Although FX portals are well-known in India, mainly because almost every bank is offering a type of FX portal, Maheshwari is not sold on them. “If you go with one bank’s portals it will only offer that bank’s rates and we are not able to compare them with another bank’s rates,” he explains. “Therefore, we are not using an FX portal but we use Reuters for all types of FX deals.”

He is also not a great fan of mobile technology. “Banks have approached us to trial mobile technology, such as authorising payments. However, our transactions are not as frequent as, let’s say, corporates in the retail sector. I am not fully convinced that this is useful for us because we do not have any urgent transactions and furthermore we like to initiate payments in our ERP system.”

But Maheshwari is unequivocal in his view that technology is a vital part of treasury, not just an enabler. “When I joined the treasury department, it was very time-intensive working on Excel spreadsheets and issuing paper cheques. But by using technology, such as ERP systems and host-to-host connectivity, to make numerous payments, what used to take one day is now completed in ten minutes. This technology plays a vital role in my day-to-day job – it reduces processing times, increases efficiency and enforces controls and limits.”

Tasking treasury processes

Foreign currency payments is one process which takes up a fair amount of his team’s time. Because the Indian rupee is not fully convertible, in order to make a payment a company has to submit to the bank original, hard copy documents, including invoices, custom duty receipts, bill of lading and regulatory forms. The automotive industry faces a heavier burden than many other industries because of the hundreds of different parts imported to construct a vehicle, each one needing its own custom duty receipt. “Sometimes we have to submit the documents in boxes,” Maheshwari says. The bank then needs to check the documents, which can take four to five days, to make sure everything is in order before the payment is made.

But there have been some recent advances. He explains: “Banks have come with a number of solutions, such as Import Warehouse, in which they warehouse all the documents and regularly provide different types of management information systems (MIS), which help to manage the bulk payments. Now the regulatory forms are also digitalised, which has automated this process to some extent. Once the documents have been checked and approved, the same are uploaded onto the bank’s website and the payment is processed as soon as it is authorised. Citibank is working towards further automation of this process.”

Another tasking function is cash flow forecasting, the bane of many treasurers’ existence. The company performs a cash flow forecast on a day-to-day basis for a three-month period, based on data from controlling and planning, as well as the AP and AR departments. Further daily cash flow analyses are also made. “On that basis, we estimate how many payments will need to be made on that day and what our sales collection will be, which means there will be either a surplus or we will need to borrow from the market,” says Maheshwari.

Next challenges

Maheshwari’s next goal is to have all of treasury’s processes fully automated and in a global standard, instead of manually preparing hard copies and letters. This pain will be alleviated to some degree by rolling out the company’s GTP, hopefully from next year.

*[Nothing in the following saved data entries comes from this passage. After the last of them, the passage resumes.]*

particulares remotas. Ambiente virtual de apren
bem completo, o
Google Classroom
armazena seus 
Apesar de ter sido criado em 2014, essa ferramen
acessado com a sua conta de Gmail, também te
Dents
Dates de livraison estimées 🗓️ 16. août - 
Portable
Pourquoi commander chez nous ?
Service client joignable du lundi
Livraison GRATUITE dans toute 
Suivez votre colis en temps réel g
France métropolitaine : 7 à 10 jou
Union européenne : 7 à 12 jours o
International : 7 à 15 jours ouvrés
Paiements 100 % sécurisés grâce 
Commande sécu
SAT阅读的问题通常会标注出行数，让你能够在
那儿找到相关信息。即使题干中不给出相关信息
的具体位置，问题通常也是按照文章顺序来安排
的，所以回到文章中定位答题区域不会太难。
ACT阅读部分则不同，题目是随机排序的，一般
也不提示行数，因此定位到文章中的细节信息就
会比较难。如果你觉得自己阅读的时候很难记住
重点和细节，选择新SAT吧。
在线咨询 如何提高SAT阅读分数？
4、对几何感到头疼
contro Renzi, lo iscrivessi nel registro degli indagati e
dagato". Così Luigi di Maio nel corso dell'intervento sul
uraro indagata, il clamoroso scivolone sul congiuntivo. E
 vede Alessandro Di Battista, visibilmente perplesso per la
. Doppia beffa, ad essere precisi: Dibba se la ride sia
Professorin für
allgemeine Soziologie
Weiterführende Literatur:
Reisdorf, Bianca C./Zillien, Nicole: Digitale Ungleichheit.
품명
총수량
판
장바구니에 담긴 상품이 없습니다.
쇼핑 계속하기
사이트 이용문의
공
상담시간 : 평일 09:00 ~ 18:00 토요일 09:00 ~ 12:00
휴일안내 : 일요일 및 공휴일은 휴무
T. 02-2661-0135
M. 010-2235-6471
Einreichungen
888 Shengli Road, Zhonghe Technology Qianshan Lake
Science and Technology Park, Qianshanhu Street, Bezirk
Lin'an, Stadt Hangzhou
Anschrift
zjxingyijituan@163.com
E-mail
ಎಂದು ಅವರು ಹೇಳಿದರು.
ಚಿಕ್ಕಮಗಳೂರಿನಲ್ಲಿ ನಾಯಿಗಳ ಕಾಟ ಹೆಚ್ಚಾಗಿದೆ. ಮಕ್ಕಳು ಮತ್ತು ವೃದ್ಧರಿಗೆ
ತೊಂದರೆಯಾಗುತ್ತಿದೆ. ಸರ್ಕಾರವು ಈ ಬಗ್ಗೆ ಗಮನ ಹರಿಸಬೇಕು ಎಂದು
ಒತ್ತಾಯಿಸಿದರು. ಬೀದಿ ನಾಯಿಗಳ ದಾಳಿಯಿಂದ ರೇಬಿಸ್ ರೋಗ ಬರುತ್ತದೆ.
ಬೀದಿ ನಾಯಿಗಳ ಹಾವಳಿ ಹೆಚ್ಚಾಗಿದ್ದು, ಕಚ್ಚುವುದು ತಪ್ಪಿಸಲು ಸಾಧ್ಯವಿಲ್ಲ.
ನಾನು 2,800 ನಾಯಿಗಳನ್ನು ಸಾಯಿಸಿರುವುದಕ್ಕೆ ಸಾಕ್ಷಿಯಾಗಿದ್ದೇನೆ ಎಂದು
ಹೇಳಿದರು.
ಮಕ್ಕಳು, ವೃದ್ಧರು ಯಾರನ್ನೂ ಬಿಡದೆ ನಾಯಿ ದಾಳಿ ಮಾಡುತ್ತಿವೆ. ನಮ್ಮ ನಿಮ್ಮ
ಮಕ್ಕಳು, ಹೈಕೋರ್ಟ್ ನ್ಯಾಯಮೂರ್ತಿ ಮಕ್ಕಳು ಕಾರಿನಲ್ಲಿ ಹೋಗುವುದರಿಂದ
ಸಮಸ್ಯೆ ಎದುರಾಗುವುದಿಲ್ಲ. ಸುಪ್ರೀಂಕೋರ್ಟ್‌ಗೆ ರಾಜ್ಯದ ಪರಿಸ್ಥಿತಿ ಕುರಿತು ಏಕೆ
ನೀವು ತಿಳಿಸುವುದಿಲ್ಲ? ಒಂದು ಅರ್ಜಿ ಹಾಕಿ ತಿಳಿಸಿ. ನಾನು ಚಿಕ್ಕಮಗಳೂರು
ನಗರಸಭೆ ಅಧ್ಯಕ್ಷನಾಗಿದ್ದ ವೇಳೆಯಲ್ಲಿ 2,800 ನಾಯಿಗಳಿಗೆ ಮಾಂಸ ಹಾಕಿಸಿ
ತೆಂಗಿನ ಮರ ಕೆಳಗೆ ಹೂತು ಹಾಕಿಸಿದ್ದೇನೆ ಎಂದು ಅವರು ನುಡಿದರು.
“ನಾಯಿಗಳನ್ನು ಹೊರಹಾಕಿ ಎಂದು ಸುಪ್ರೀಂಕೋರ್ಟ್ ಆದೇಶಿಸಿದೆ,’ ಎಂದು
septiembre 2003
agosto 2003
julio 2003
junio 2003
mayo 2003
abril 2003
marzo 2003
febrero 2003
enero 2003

Maheshwari would also like to have SWIFT access, so that treasury uses a single format type used for every bank. “Right now our main transactional banks have different payment formats, so we have had to customise our ERP system to accommodate these formats. Suppose that one of those banks closes its doors and we have to go to another bank, for example HSBC, then we will have to make even more changes to our ERP system according to HSBC’s requirements,” he says.

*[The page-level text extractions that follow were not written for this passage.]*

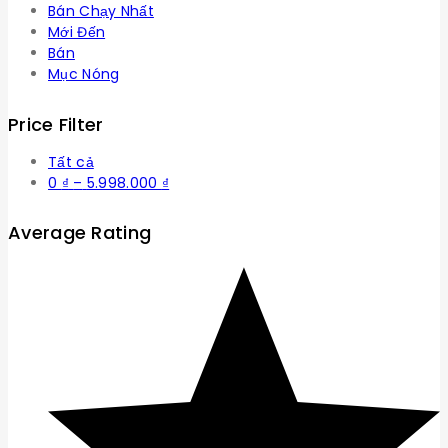
Bán Chạy Nhất
Mới Đến
Bán
Mục Nóng
Price Filter
Tất cả
Khoảng
0
₫
–
5.998.000
₫
giá:
từ
Average Rating
0 ₫
đến
5.998.000 ₫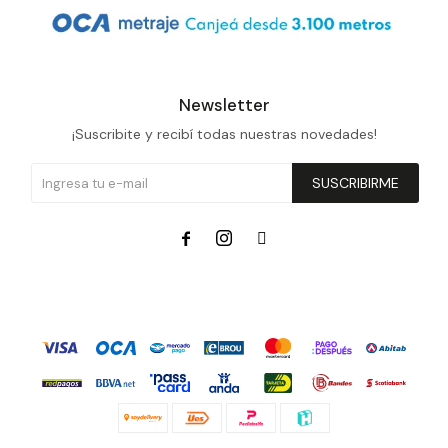
Newsletter
¡Suscribite y recibí todas nuestras novedades!
SUSCRIBIRME


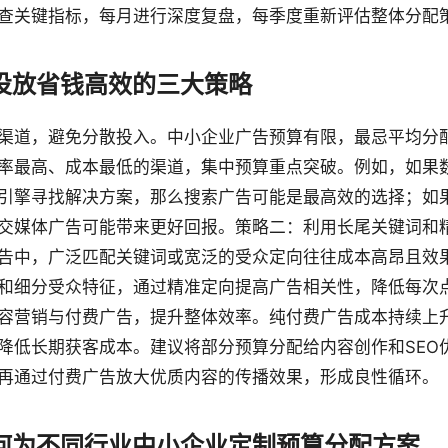
查关键指标，每月进行深度复盘，每季度重新评估整体分配
投放省钱高效的三大策略
渠道，避免分散投入。中小企业广告预算有限，最忌平均分
率最高、成本最低的渠道，集中预算重点突破。例如，如果
引擎寻找解决方案，那么搜索广告可能是最高效的选择；如
交媒体广告可能带来更好回报。策略二：利用长尾关键词和
告中，广泛匹配关键词或宽泛的受众定向往往成本高昂且效
和细分受众特征，通过精准定向提高广告相关性，降低每次
容营销与付费广告，提升整体效率。纯付费广告成本持续上
降低长期获客成本。建议将部分预算分配给内容创作和SEO
再通过付费广告放大优质内容的传播效果，形成良性循环。
何为不同行业中小企业定制预算分配方案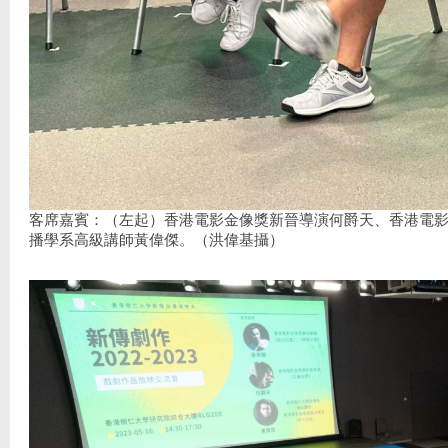
客席嘉賓：（左起）香港電影金像獎新晉導演何爵天、香港電
播學系高級講師黃偉傑。（洪偉基攝）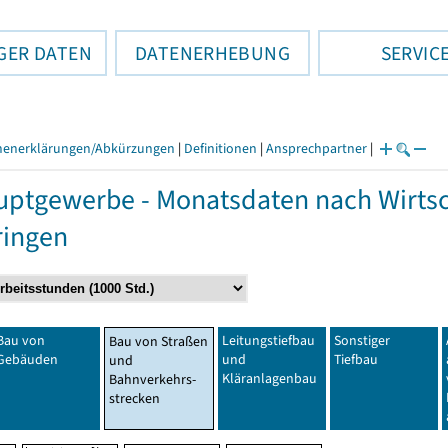
GER DATEN
DATENERHEBUNG
SERVIC
henerklärungen/Abkürzungen
|
Definitionen
|
Ansprechpartner
|
ptgewerbe - Monatsdaten nach Wirtsc
ringen
Bau von
Leitungstiefbau
Sonstiger
Bau von Straßen
Gebäuden
und
Tiefbau
und
Kläranlagenbau
Bahnverkehrs-
strecken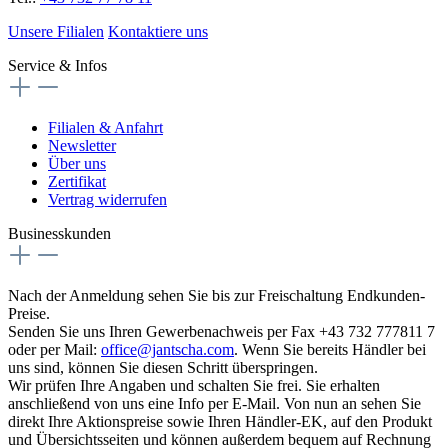
Unsere Filialen
Kontaktiere uns
Service & Infos
Filialen & Anfahrt
Newsletter
Über uns
Zertifikat
Vertrag widerrufen
Businesskunden
Nach der Anmeldung sehen Sie bis zur Freischaltung Endkunden-
Preise.
Senden Sie uns Ihren Gewerbenachweis per Fax +43 732 777811 7
oder per Mail:
office@jantscha.com
. Wenn Sie bereits Händler bei
uns sind, können Sie diesen Schritt überspringen.
Wir prüfen Ihre Angaben und schalten Sie frei. Sie erhalten
anschließend von uns eine Info per E-Mail. Von nun an sehen Sie
direkt Ihre Aktionspreise sowie Ihren Händler-EK, auf den Produkt
und Übersichtsseiten und können außerdem bequem auf Rechnung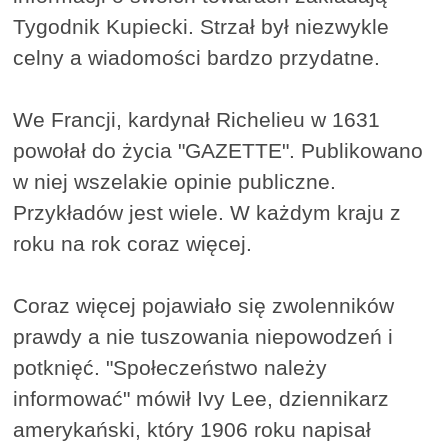
Tygodnik Kupiecki. Strzał był niezwykle
celny a wiadomości bardzo przydatne.
We Francji, kardynał Richelieu w 1631
powołał do życia "GAZETTE". Publikowano
w niej wszelakie opinie publiczne.
Przykładów jest wiele. W każdym kraju z
roku na rok coraz więcej.
Coraz więcej pojawiało się zwolenników
prawdy a nie tuszowania niepowodzeń i
potknięć. "Społeczeństwo należy
informować" mówił Ivy Lee, dziennikarz
amerykański, który 1906 roku napisał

Currently, Volkswagen India’s treasury centre uses FTP like all other Indian corporates, which doesn’t incur bank or third-party costs on a regular basis. “SWIFT will definitely be more expensive, but it will be helpful to have the same formats, it won’t incur extra cost for customisations and we will have greater flexibility. Additionally, managing the host-to-host connectivity with our banks will be a lot easier compared to the current set-up,” he explains.